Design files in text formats
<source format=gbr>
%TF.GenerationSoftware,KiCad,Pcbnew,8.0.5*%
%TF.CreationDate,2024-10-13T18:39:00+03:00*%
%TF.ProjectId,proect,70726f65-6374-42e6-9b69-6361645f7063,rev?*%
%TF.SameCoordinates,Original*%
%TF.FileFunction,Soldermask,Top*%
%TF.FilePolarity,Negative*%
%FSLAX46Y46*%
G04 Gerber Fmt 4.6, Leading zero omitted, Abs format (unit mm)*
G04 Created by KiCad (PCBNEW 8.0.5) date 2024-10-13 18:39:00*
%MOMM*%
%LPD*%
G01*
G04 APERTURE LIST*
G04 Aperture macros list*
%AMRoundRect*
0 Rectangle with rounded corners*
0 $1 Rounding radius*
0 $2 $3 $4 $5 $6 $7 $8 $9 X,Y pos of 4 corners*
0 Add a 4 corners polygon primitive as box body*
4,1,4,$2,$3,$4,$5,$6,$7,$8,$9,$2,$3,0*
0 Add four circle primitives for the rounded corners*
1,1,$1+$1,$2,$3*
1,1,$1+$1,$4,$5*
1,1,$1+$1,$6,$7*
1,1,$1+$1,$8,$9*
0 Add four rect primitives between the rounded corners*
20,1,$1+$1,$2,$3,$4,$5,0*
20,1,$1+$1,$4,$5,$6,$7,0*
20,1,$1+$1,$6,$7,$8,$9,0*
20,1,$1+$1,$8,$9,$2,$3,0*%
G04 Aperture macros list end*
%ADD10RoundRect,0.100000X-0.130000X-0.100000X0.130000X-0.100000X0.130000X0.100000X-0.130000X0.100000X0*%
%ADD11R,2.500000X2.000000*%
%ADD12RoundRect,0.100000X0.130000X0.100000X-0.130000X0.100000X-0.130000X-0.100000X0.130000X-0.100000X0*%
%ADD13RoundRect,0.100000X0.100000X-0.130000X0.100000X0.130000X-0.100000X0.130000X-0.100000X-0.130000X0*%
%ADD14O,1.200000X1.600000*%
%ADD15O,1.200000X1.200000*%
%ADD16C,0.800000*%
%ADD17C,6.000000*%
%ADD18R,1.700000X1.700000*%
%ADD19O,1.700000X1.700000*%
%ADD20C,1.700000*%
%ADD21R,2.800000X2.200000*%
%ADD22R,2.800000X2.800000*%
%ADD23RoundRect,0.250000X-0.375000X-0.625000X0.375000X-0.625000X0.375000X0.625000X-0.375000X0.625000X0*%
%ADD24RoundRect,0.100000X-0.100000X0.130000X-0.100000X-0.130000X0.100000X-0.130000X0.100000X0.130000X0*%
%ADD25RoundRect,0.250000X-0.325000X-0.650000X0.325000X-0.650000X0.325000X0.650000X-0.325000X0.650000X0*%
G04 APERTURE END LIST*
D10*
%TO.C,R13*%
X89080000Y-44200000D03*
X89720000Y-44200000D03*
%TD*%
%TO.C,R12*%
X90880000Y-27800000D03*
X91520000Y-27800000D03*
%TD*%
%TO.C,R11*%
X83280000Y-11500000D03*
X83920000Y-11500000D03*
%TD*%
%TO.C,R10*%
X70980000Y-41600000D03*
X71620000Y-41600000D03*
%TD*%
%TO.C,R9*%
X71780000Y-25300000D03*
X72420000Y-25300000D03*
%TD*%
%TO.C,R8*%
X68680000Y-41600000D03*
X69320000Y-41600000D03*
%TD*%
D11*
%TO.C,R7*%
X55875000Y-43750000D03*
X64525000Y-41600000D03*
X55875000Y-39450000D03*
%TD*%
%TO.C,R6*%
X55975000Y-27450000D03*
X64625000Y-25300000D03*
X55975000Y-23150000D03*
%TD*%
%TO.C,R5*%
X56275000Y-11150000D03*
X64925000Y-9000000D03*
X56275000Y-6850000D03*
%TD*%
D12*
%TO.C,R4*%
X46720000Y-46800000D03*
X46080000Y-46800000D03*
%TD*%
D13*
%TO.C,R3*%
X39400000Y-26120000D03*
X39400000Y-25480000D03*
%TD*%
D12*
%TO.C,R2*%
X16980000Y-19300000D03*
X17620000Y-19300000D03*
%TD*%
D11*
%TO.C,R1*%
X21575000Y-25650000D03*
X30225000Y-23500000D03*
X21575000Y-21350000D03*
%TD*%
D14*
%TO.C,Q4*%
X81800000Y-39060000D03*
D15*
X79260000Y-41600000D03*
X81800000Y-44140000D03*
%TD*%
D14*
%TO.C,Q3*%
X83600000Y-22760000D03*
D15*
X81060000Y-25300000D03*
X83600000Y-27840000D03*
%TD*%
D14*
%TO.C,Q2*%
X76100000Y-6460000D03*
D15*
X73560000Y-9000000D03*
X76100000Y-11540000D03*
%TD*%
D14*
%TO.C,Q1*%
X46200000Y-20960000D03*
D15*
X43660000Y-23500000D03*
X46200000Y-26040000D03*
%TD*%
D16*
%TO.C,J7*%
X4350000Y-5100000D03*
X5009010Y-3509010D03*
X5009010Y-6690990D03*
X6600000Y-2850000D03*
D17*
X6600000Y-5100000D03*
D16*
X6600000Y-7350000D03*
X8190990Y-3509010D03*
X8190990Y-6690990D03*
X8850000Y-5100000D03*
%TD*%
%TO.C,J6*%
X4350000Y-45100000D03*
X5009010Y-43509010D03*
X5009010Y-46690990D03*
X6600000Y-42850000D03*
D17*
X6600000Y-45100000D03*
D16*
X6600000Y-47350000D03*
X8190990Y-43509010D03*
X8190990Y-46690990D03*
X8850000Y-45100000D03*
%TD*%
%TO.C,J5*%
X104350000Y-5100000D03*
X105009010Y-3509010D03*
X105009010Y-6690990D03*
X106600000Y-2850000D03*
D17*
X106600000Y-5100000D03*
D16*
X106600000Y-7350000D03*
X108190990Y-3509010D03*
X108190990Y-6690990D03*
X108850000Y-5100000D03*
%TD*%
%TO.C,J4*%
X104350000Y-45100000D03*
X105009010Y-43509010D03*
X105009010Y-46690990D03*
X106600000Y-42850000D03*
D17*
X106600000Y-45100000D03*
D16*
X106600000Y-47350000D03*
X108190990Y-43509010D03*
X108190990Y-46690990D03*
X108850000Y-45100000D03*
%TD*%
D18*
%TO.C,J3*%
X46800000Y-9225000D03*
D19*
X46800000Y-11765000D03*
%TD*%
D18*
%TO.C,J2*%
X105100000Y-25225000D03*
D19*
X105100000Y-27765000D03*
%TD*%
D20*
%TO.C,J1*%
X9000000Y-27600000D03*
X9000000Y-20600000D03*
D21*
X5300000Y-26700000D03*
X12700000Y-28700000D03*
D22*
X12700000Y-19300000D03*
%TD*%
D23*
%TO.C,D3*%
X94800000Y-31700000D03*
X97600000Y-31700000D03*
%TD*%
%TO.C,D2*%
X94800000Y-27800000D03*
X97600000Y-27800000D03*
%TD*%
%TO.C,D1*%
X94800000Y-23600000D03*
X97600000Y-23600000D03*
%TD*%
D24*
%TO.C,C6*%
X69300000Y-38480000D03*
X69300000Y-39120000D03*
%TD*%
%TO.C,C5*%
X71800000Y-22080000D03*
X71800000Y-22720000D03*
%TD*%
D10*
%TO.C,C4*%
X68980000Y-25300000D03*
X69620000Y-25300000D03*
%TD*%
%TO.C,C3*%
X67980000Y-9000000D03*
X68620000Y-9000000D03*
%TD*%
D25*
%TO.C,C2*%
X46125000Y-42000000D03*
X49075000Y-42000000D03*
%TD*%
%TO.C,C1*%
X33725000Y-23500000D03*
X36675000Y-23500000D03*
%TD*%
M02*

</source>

▶ [Work instructions]:
From the entries above, write out only the lines starting at the line that holds "X64625000Y-25300000D03*" and ending at the line that holds "X16980000Y-19300000D03*", keeping both and matching them exactly.

▶ [Your solution]:
X64625000Y-25300000D03*
X55975000Y-23150000D03*
%TD*%
%TO.C,R5*%
X56275000Y-11150000D03*
X64925000Y-9000000D03*
X56275000Y-6850000D03*
%TD*%
D12*
%TO.C,R4*%
X46720000Y-46800000D03*
X46080000Y-46800000D03*
%TD*%
D13*
%TO.C,R3*%
X39400000Y-26120000D03*
X39400000Y-25480000D03*
%TD*%
D12*
%TO.C,R2*%
X16980000Y-19300000D03*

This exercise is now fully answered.